[Entries supplied Boundary: Start]

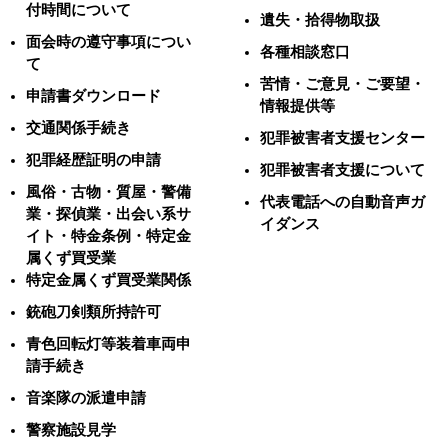
付時間について
遺失・拾得物取扱
面会時の遵守事項につい
各種相談窓口
て
苦情・ご意見・ご要望・
申請書ダウンロード
情報提供等
交通関係手続き
犯罪被害者支援センター
犯罪経歴証明の申請
犯罪被害者支援について
風俗・古物・質屋・警備
代表電話への自動音声ガ
業・探偵業・出会い系サ
イダンス
イト・特金条例・特定金
属くず買受業
特定金属くず買受業関係
銃砲刀剣類所持許可
青色回転灯等装着車両申
請手続き
音楽隊の派遣申請
警察施設見学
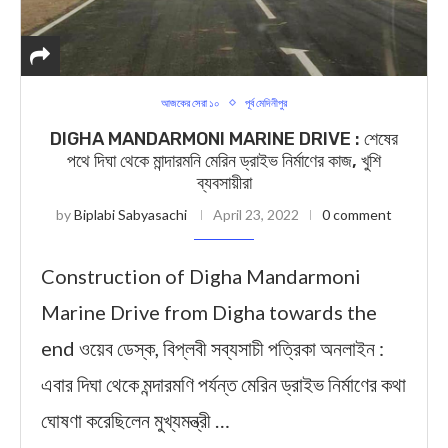
আজকের সেরা ১০
পূর্ব মেদিনীপুর
DIGHA MANDARMONI MARINE DRIVE : শেষের
পথে দিঘা থেকে মান্দারমনি মেরিন ড্রাইভ নির্মাণের কাজ, খুশি
ব্যবসায়ীরা
by
Biplabi Sabyasachi
April 23, 2022
0 comment
Construction of Digha Mandarmoni
Marine Drive from Digha towards the
end ওয়েব ডেস্ক, বিপ্লবী সব্যসাচী পত্রিকা অনলাইন :
এবার দিঘা থেকে মন্দারমণি পর্যন্ত মেরিন ড্রাইভ নির্মাণের কথা
ঘোষণা করেছিলেন মুখ্যমন্ত্রী …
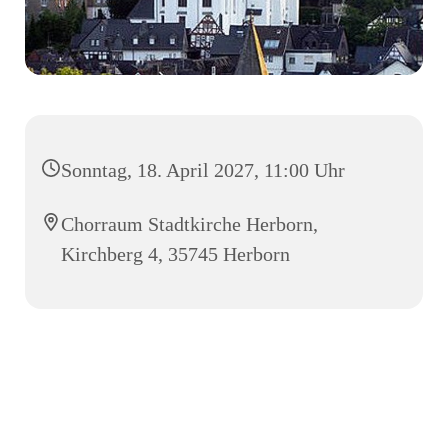
Sonntag, 18. April 2027, 11:00 Uhr
Chorraum Stadtkirche Herborn,
Kirchberg 4, 35745 Herborn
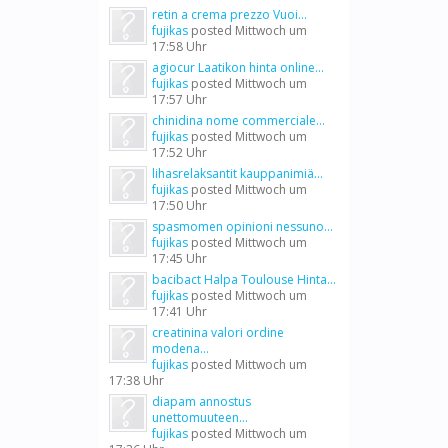
retin a crema prezzo Vuoi...
fujikas
posted
Mittwoch um
17:58 Uhr
agiocur Laatikon hinta online...
fujikas
posted
Mittwoch um
17:57 Uhr
chinidina nome commerciale...
fujikas
posted
Mittwoch um
17:52 Uhr
lihasrelaksantit kauppanimiä...
fujikas
posted
Mittwoch um
17:50 Uhr
spasmomen opinioni nessuno...
fujikas
posted
Mittwoch um
17:45 Uhr
bacibact Halpa Toulouse Hinta...
fujikas
posted
Mittwoch um
17:41 Uhr
creatinina valori ordine
modena...
fujikas
posted
Mittwoch um
17:38 Uhr
diapam annostus
unettomuuteen...
fujikas
posted
Mittwoch um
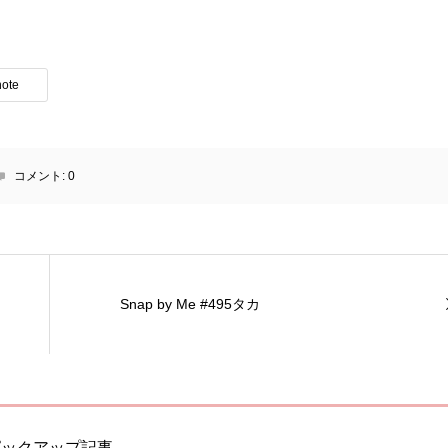
note
コメント:
0
Snap by Me #495タカ
ピックアップ記事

[Entries supplied Boundary: End]

Goal of the exercise: Set down the records above word for word, from the first line through the line containing "Construction of Digha Mandarmoni", both included; leave out the pictures.

Expected answer:
付時間について
遺失・拾得物取扱
面会時の遵守事項につい
各種相談窓口
て
苦情・ご意見・ご要望・
申請書ダウンロード
情報提供等
交通関係手続き
犯罪被害者支援センター
犯罪経歴証明の申請
犯罪被害者支援について
風俗・古物・質屋・警備
代表電話への自動音声ガ
業・探偵業・出会い系サ
イダンス
イト・特金条例・特定金
属くず買受業
特定金属くず買受業関係
銃砲刀剣類所持許可
青色回転灯等装着車両申
請手続き
音楽隊の派遣申請
警察施設見学
আজকের সেরা ১০
পূর্ব মেদিনীপুর
DIGHA MANDARMONI MARINE DRIVE : শেষের
পথে দিঘা থেকে মান্দারমনি মেরিন ড্রাইভ নির্মাণের কাজ, খুশি
ব্যবসায়ীরা
by
Biplabi Sabyasachi
April 23, 2022
0 comment
Construction of Digha Mandarmoni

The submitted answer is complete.